«Ninguém pode dizer que não tem medo» - TVI

«Ninguém pode dizer que não tem medo»

Quem esteve no Afeganistão e quem está à espera de ir revela os receios dos militares e a forma como aprendem a viver com eles

Recusam qualquer tipo de heroísmo, ou qualquer visão romântica das situações de conflito. Os tiros, o cheiro a pólvora, as explosões. À distância de um fio de vida, é tudo muito diferente da magia de Hollywood. Quem já esteve no Afeganistão aconselha todas as cautelas. Quem se prepara para partir, confessa a «ansiedade» e diz que «ninguém pode dizer que não tem medo».



Depois do exercício de treino matinal, o capitão Hugo Fernandes conversa com alguns colegas, à porta do edifício onde está a messe do Regimento de Infantaria nº 3 de Beja. Depois de um ano em Timor, em 2002, e de ter estado no Kosovo, em 2005, prepara-se para uma nova missão em terras afegãs.

«Em Timor havia a proximidade da língua», explica ao PortugalDiário, «era uma país vizinho e familiar». Já relativamente ao Kosovo, conta que «era uma situação instável». «Mas penso que aquilo que nos espera é uma situação bem pior», confessa.

De Beja a Kandahar

Nem todas as histórias podem ser contadas

Perante um cenário tão instável como o que irá encontrar no Afeganistão, diz que apenas a preparação física das forças especiais não chega.
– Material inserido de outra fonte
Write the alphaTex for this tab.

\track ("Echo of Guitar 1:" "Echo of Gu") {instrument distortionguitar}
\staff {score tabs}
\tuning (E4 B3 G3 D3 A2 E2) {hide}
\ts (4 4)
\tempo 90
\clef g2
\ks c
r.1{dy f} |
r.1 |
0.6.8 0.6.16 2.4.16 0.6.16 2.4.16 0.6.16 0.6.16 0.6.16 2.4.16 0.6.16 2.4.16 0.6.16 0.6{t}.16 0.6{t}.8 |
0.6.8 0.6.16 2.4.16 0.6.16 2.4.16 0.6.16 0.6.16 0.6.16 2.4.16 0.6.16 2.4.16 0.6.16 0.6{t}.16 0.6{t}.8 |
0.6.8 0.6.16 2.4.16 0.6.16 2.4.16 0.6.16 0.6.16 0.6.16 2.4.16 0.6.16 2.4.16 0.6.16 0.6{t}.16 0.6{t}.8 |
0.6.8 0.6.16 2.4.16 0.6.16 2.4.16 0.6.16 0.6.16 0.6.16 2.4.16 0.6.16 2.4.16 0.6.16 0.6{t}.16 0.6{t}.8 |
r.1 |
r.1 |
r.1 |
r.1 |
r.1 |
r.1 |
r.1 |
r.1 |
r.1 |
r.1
Não há Rambos, quando os tiros são a sério e o acompanhamento psicológico é uma componente forte do treino. «No caso dos comandos, a preparação começa no curso», refere, explicando que este é um processo continuado «no decorrer do treino e das próprias missões».

O major João Bernardino, militar experimentado, que já esteve no Afeganistão e se prepara para ir para o Kosovo, valida a importância da preparação mental. A prudência é fundamental para que tudo corra bem numa missão delicada e aconselha aos mais jovens que é necessário estar «sempre alerta» e «nunca facilitar». O pára-quedista confessa que o medo não é um sentimento estranho aos militares, mas que deve tornar-se um aliado.

Hugo Fernandes também pensa assim. «Tem que haver sempre medo. Ninguém pode dizer que não tem medo, porque as pessoas o sentem sempre», contudo, «há maneiras de o controlar». «O medo ajuda-nos a encarar as coisas de outra forma e a termos alguma segurança, a trabalhar melhor», sublinha.

Além do medo, há outro do sentimento latente. «Alguns militares que já lá estiveram têm ansiedade, porque vão encontrar o mesmo teatro de operações e acabam sempre por ter de se motivar para passar pelo mesmo. Aqueles que nunca foram tem mais ansiedade pela espera daquilo que irão encontrar».

E sobre as comparações entre um verdadeiro cenário de conflito e os de Hollywood, o capitão dos comandos diz: «Não tem nada a ver». Sabe que a missão que o espera «não irá ser fácil». «Mas temos uma missão a cumprir», aponta.